### SOURCE PASSAGE
BEGIN

If offline signer does not show metadata to user (by actually receiving it, using it to decode transaction, then hashing it in its entirety to prove that the same metadata that is confirmed by network consensus was used for display), this feature is useless or harmful - here we assume that online wallet is compromised and could show one transaction to user, while request signing of another.

We need to pass whole metadata to offline signer for this to make sense. We can then cache it (and get rid of messy verifier mechanism as authenticity is checked in trustless manner!) so that we do not need to send it each time, as is reasonable approach to Signer app or whatever it is called now, or actually do the effort to make sending fast enough, as in Kampela project, where memory limitations do not allow storage of many metadata instances simultaneously. Yes, this takes some effort to implement, but otherwise this is false sense of security.

bkchr commented 1 year ago

We need to pass whole metadata to offline signer for this to make sense.

I don't see any reason why we need to pass the entire metadata, when you want to only be able to decode this one transaction. You would check that the small part of the metadata is correct, by using the "metadata storage proof". You get all the data from the online device, but you include the "metadata root" in the extrinsic and that makes it secure, as the chain will reject the transaction if this root doesn't match.

where memory limitations do not allow storage of many metadata instances simultaneously

Which is even more an argument for not needing to send the entire metadata.

Slesarew commented 1 year ago

But then if you do any checks of this kind in hot device, you could have your metadata tampered with.

I think the solution could be if there is a unified protocol for extraction of metadata subset required for decoding that could be repeated by both hot device and chain nodes; we would not need to reference to tree root in this case, but we would have a proof that hot device did its job honestly. Can we pre-define all branches of this structure ahead of time? I doubt it, considering at least that we have batch calls that make metadata addressing quite arbitrary.

This could save us a lot of headache actually.

But any protocol that relies on honesty of hot device in metadata chopping without actually checking it would break security.

bkchr commented 1 year ago

But then if you do any checks of this kind in hot device, you could have your metadata tampered with.

I did not spoke about any checks on the hot device. All the things I said above are secure and would ensure that the cold device used the correct metadata to decode the extrinsic. As otherwise the chain would reject the extrinsic if this didn't contained the correct metadata root (which declares the metadata and its content). This is basically the same as you secure the storage of each block.

Can we pre-define all branches of this structure ahead of time? I doubt it, considering at least that we have batch calls that make metadata addressing quite arbitrary.

We don't need to pre-define the branches. The hot device would record the branches it use to send these to the cold device.

But any protocol that relies on honesty of hot device in metadata chopping without actually checking it would break security.

END

### ACTIVITY 1
In the signer thread, what does bkchr say the chain will do if the metadata root included in the extrinsic doesn't match?
### ACTIVITY 2
Copy out everything in the signer thread from "Which is even" down to "of headache actually.".
The lines below come from a separate source.

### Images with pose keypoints
BEGIN

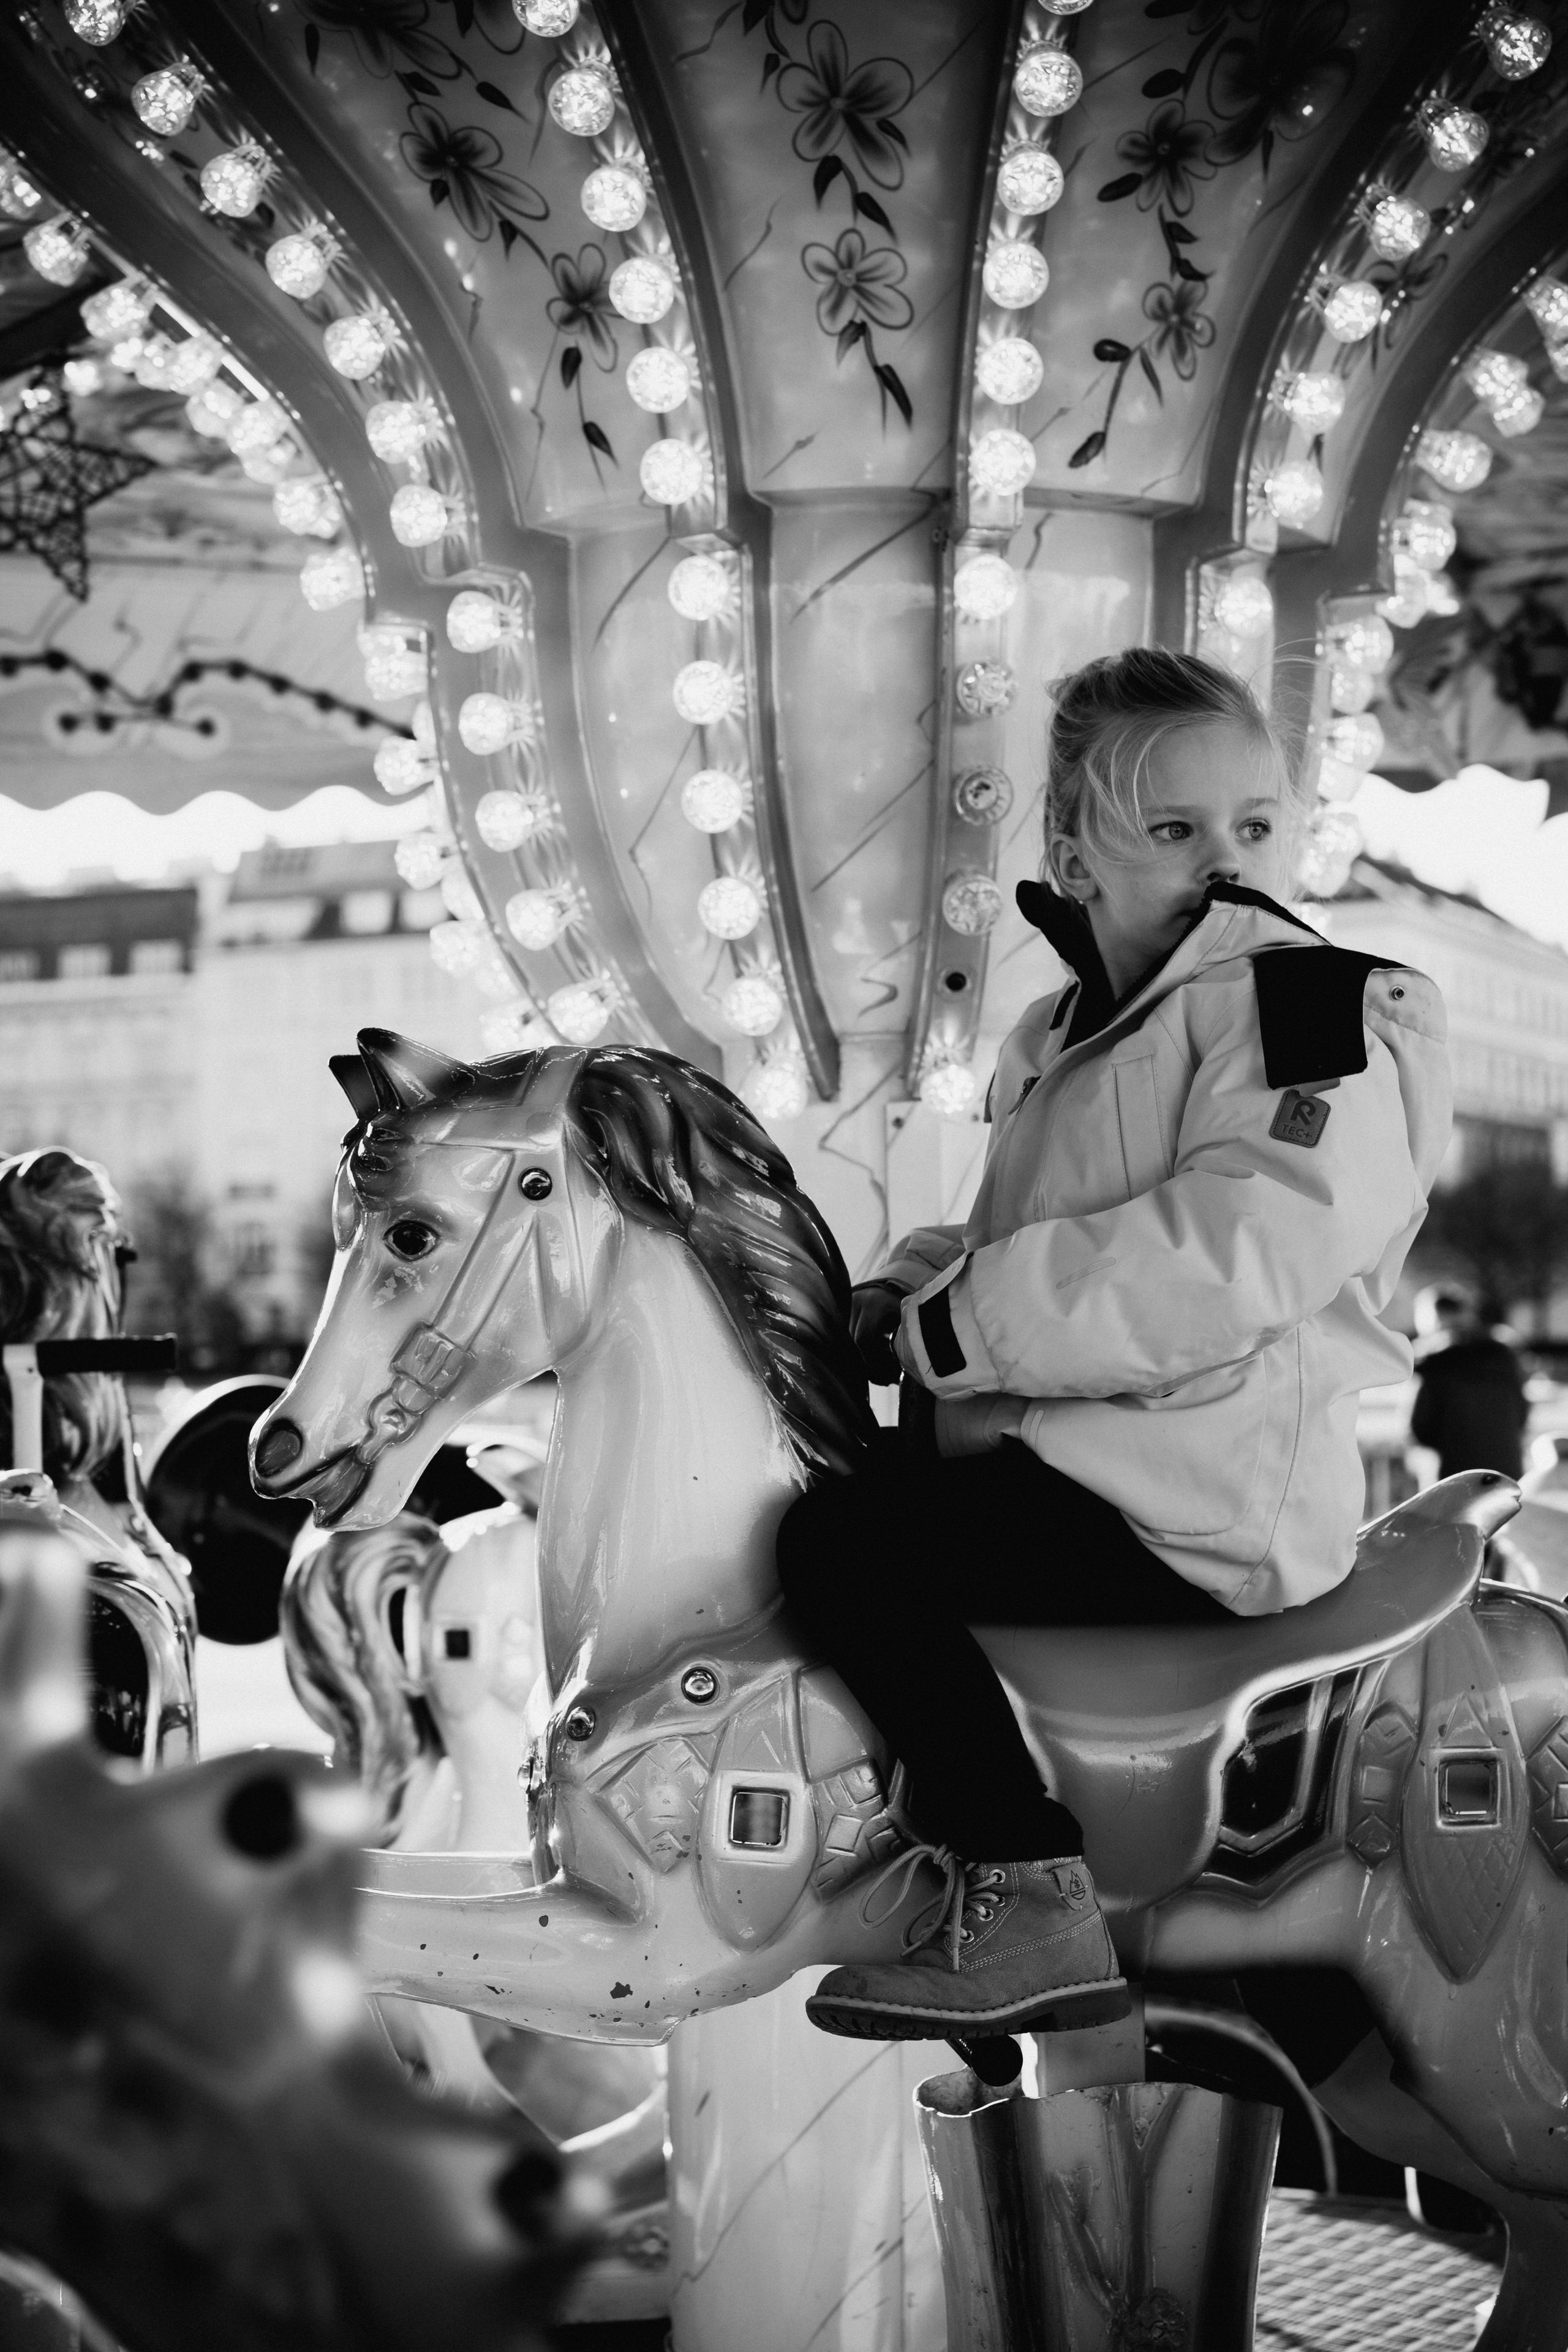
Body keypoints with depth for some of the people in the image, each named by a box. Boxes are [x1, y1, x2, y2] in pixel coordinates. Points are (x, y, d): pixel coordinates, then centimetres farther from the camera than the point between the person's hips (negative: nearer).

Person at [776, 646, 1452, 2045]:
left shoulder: (1316, 1009, -12)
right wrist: (919, 1286, 4)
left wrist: (963, 1325, -22)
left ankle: (1030, 1909, -19)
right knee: (849, 1471, 22)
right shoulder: (1064, 1036, 17)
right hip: (1073, 1454, 10)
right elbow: (1024, 1244, 28)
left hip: (1208, 1512, -10)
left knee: (847, 1544, -22)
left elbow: (1238, 1253, -27)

END

### YOUR SOLUTION 1
The chain will reject the transaction.

### YOUR SOLUTION 2
Which is even more an argument for not needing to send the entire metadata.

Slesarew commented 1 year ago

But then if you do any checks of this kind in hot device, you could have your metadata tampered with.

I think the solution could be if there is a unified protocol for extraction of metadata subset required for decoding that could be repeated by both hot device and chain nodes; we would not need to reference to tree root in this case, but we would have a proof that hot device did its job honestly. Can we pre-define all branches of this structure ahead of time? I doubt it, considering at least that we have batch calls that make metadata addressing quite arbitrary.

This could save us a lot of headache actually.